Pull out every line of the rows below that contains the string "water", matching upper and lower case exactly.

** START **

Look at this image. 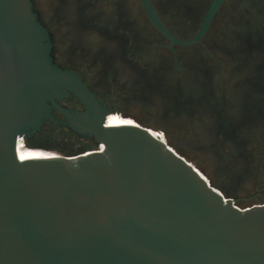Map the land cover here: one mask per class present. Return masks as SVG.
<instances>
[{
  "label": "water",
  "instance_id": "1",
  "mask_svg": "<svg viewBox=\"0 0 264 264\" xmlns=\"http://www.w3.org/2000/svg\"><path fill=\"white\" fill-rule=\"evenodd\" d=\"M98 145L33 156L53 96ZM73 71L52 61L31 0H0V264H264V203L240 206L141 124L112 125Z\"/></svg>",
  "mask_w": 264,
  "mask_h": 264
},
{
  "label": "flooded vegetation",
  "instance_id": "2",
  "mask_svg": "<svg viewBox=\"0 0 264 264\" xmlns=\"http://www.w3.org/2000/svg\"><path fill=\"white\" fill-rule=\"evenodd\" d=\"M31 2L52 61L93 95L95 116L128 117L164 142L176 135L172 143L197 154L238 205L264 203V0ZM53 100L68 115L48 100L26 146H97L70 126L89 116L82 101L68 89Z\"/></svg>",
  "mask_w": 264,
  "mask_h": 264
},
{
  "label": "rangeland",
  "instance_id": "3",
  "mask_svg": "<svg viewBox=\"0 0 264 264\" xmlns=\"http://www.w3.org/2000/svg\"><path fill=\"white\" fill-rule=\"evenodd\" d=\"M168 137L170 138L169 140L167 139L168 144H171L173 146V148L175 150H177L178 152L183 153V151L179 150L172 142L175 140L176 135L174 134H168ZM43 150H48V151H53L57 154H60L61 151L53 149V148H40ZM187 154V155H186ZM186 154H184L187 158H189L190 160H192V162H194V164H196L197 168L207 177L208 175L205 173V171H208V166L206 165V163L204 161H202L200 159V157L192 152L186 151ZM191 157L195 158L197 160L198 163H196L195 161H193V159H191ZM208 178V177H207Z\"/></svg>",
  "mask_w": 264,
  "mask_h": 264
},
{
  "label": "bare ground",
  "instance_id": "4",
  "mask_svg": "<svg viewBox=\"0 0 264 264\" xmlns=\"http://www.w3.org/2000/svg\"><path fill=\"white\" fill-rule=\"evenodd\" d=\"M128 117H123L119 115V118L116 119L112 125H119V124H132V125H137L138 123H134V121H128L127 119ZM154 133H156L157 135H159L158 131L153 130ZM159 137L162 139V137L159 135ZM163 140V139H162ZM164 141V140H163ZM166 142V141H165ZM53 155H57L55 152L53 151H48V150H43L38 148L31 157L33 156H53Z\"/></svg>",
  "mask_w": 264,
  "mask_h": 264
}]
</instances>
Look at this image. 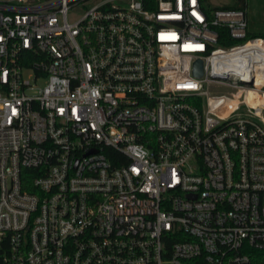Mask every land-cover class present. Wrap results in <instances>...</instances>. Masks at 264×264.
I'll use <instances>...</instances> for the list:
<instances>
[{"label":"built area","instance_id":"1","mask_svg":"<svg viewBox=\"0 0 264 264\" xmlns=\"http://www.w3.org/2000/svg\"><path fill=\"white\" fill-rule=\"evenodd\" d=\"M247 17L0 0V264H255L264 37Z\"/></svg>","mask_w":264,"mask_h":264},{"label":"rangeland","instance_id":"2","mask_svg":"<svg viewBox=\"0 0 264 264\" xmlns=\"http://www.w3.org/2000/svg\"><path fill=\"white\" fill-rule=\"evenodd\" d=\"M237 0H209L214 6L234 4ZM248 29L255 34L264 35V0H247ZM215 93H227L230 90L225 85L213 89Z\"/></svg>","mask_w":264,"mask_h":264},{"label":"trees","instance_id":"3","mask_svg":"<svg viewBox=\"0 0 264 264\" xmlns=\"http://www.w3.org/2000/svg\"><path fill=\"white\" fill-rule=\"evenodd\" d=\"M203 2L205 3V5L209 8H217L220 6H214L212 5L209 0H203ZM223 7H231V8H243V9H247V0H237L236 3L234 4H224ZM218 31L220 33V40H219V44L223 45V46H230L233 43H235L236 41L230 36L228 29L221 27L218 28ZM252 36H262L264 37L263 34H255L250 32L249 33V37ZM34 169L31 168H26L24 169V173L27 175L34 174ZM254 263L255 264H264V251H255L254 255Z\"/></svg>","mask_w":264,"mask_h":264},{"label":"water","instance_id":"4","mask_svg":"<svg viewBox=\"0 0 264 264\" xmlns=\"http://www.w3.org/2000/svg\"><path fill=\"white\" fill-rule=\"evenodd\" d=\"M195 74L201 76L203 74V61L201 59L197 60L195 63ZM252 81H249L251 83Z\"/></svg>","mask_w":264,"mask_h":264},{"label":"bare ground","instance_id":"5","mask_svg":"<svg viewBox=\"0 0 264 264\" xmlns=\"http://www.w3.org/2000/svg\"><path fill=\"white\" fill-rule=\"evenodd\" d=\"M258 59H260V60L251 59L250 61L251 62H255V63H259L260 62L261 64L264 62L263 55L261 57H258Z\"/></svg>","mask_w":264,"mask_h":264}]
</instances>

** END **

• **CORRECT RESULT**:
  "label": "water",
[{"label":"built area","instance_id":"1","mask_svg":"<svg viewBox=\"0 0 264 264\" xmlns=\"http://www.w3.org/2000/svg\"><path fill=\"white\" fill-rule=\"evenodd\" d=\"M247 17L0 0V264H255L264 37Z\"/></svg>","mask_w":264,"mask_h":264},{"label":"rangeland","instance_id":"2","mask_svg":"<svg viewBox=\"0 0 264 264\" xmlns=\"http://www.w3.org/2000/svg\"><path fill=\"white\" fill-rule=\"evenodd\" d=\"M237 0H209L214 6L234 4ZM248 29L255 34L264 35V0H247ZM215 93H227L230 90L225 85L213 89Z\"/></svg>","mask_w":264,"mask_h":264},{"label":"trees","instance_id":"3","mask_svg":"<svg viewBox=\"0 0 264 264\" xmlns=\"http://www.w3.org/2000/svg\"><path fill=\"white\" fill-rule=\"evenodd\" d=\"M203 2L205 3V5L209 8H217L220 6H214L212 5L209 0H203ZM223 7H231V8H243V9H247V0H237L236 3L234 4H224ZM218 31L220 33V40H219V44L223 45V46H230L233 43H235L236 41L230 36L228 29L221 27L218 28ZM252 36H262L264 37L263 34H255L250 32L249 33V37ZM34 169L31 168H26L24 169V173L27 175L34 174ZM254 263L255 264H264V251H255L254 255Z\"/></svg>","mask_w":264,"mask_h":264},{"label":"water","instance_id":"4","mask_svg":"<svg viewBox=\"0 0 264 264\" xmlns=\"http://www.w3.org/2000/svg\"><path fill=\"white\" fill-rule=\"evenodd\" d=\"M195 74L201 76L203 74V61L201 59L197 60L195 63ZM252 81H249L251 83Z\"/></svg>","mask_w":264,"mask_h":264},{"label":"bare ground","instance_id":"5","mask_svg":"<svg viewBox=\"0 0 264 264\" xmlns=\"http://www.w3.org/2000/svg\"><path fill=\"white\" fill-rule=\"evenodd\" d=\"M258 59H260V60L251 59L250 61L251 62H255V63H259L260 62L261 64L264 62L263 55L261 57H258Z\"/></svg>","mask_w":264,"mask_h":264}]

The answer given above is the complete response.